UNION GROUPS DEMONSTRATED in front of the Executive Yuan earlier this week over pensions, calling for an increase in the minimum contribution to pensions from employers. The groups included the Taiwan Confederation of Trade Unions, the Taiwan Federation of Financial Unions, the Taipei City Confederation of Trade Unions, the Kaohsiung City Confederation of Trade Unions, the Taipower Union, the Taiwan High-Speed Rail Union, and the Taiwan Water Industry Union. This represents among Taiwan’s largest trade confederations, as well as a number of workers from state-owned enterprises.

In particular, the assembled unions called for an increase in the minimum contribution for pensions to 12.5% from employers. Under the current Labor Pension Act, employers are mandated to put in a minimum of 6%, but according to union representatives, employers typically never contribute more than 6%.

Employees are able to collect their pension once they turn sixty. This can take either the form of a monthly annuity or a lump sum. However, workers have expressed concern that under current pension laws, they could be impoverished once they retire. Indeed, workers at the demonstration cited that the cost of living has increased, but salaries and pensions have not kept pace with the times.

Current laws have been in place since 2005. Nevertheless, preceding versions of the Labor Standards Act based the payment that workers received on retirement if they chose to take a lump sum on the salary that workers made in the last six months before retirement, as multiplied by 45.

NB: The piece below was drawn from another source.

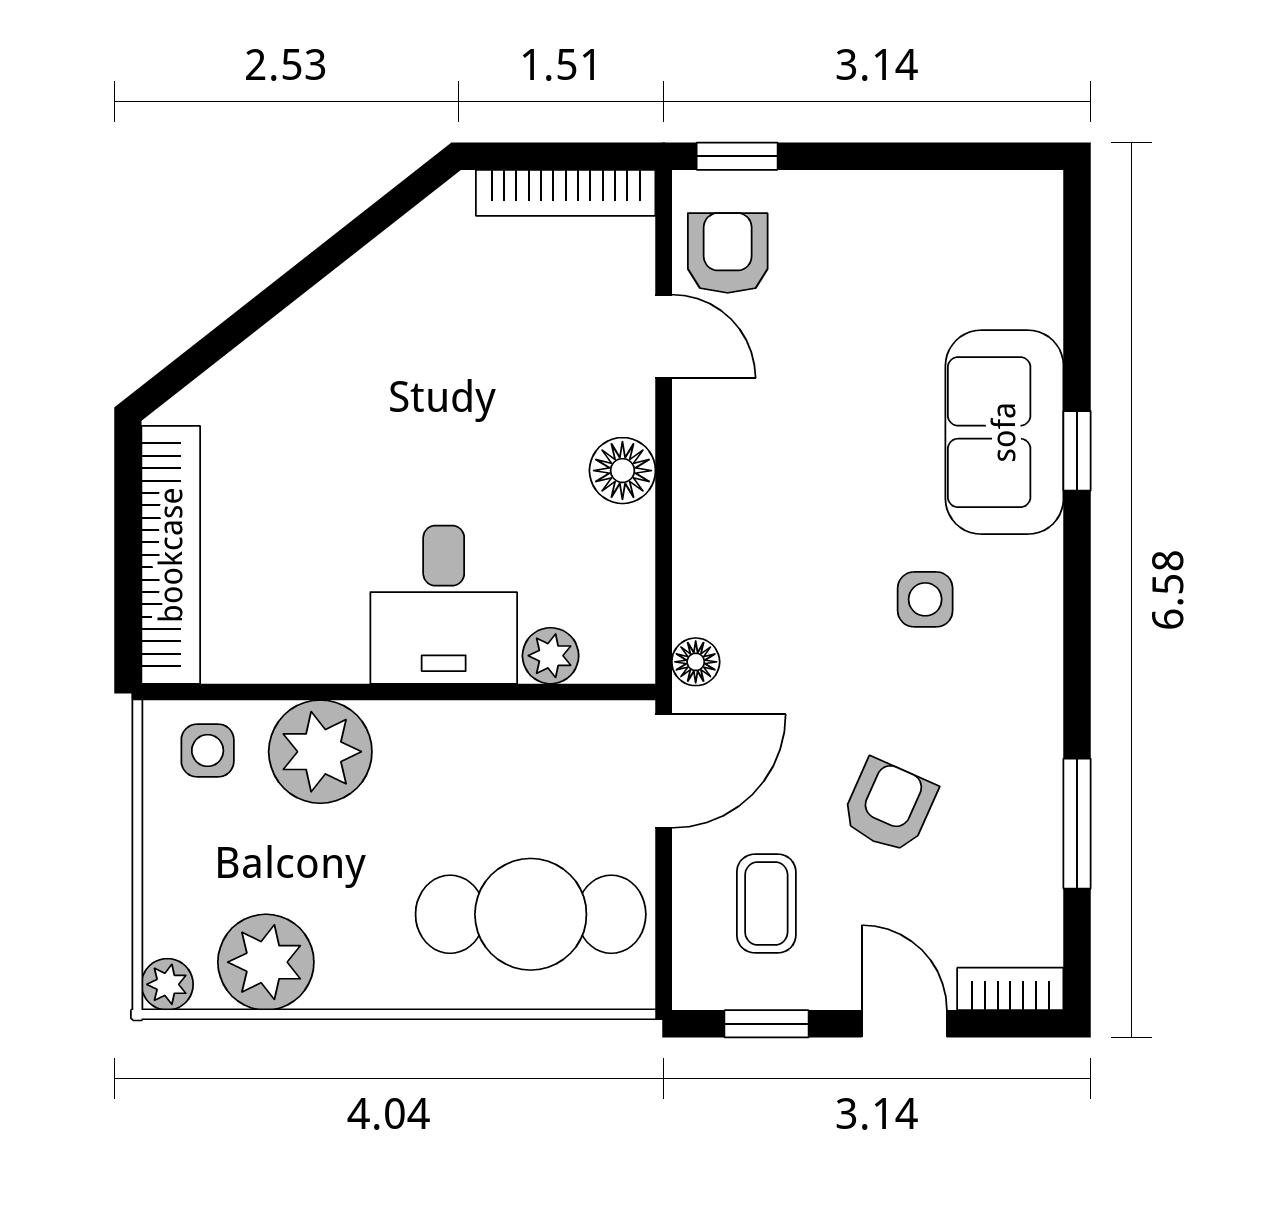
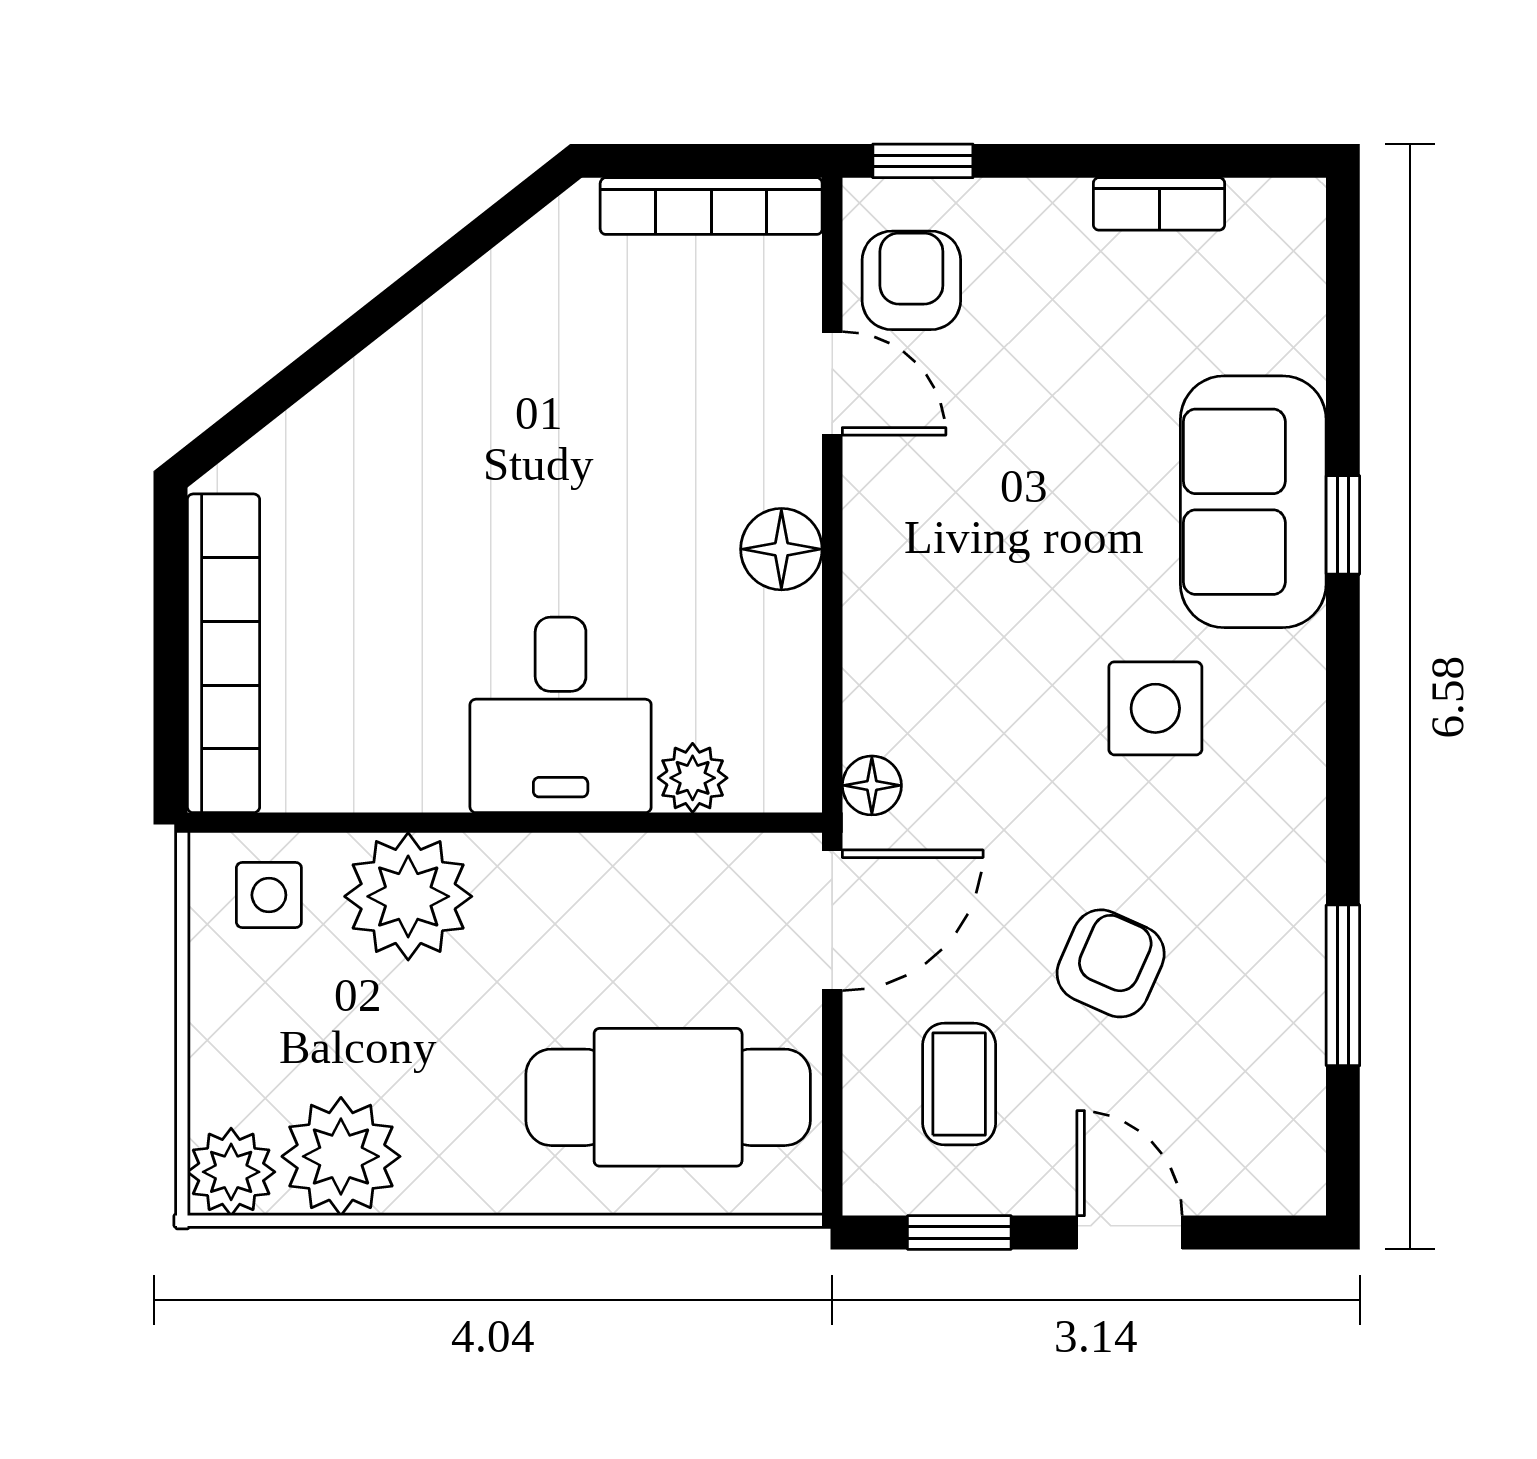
side table: (925, 599) -> (1155, 708), width x1.37, depth x1.37
plant: (167, 984) -> (231, 1172), width x1.38, depth x1.38
bookcase: (1010, 989) -> (1159, 204), moved, turned 180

Photo credit: Venation/WikiCommon/CC BY-SA 3.0

More broadly, workers were critical of how current laws gave significant leeway to companies in trying to avoid payouts to workers. Workers pointed to the large gap between the preceding system and the current one.

It is to be seen whether the demand catches on. Clearly, the demand is an important one, otherwise it would not have mobilized among Taiwan’s most influential labor groups.

Certainly, organized labor groups have criticized the Tsai administration on pension policy in past years. This has not prevented Tsai from touting her administration’s pension reform as one of her successes, with more emphasis placed on reforming the pensions for public sector workers to prevent the pension system from going bankrupt. Public servants, teachers, police, and military historically enjoyed lucrative pensions during the authoritarian period, as a reward for political loyalty, but the Tsai administration took the step of cutting such pensions for fiscal stability, a measure that had long been contemplated in Taiwan.

Nevertheless, it has perhaps been harder to mobilize around the issue of pensions. Instead, there has been more relative fire concentrated on the Tsai administration’s labor policies in cutting public holidays. Public holidays were cut at the same time as the Tsai administration carried out a set of labor reforms that mandated one set day off per week for workers and a “flexible rest day” in which workers could still potentially be made to work. At the time, unions demanded that workers be allowed two set days off per week. The Tsai administration’s refusal to do so was framed as undoing thirty years of labor reforms. Though the Tsai administration initially relented in the face of demonstrations, after pressure from industry groups, the Tsai administration continued with its reforms of the Labor Standards Act.

It is unclear whether labor groups will be successful in pressuring the Tsai administration on the issue of pensions. Nevertheless, labor groups in Taiwan are usually strategic in terms of how they time protest actions or seek to elevate certain issues as part of public agenda-setting. The union groups involved probably are not seriously hoping for changes on the issue of pensions, but trying to signal that the issue is a matter of concern for the next president.

After all, though it continues to be unclear who Taiwan’s next president will be, if there is a change to pension systems, it will be that next candidate that carries out such changes. To this extent, it is unlikely there would be action taken on the issues of pensions immediately, but union groups may be hoping to secure promises for action from the presidential candidates.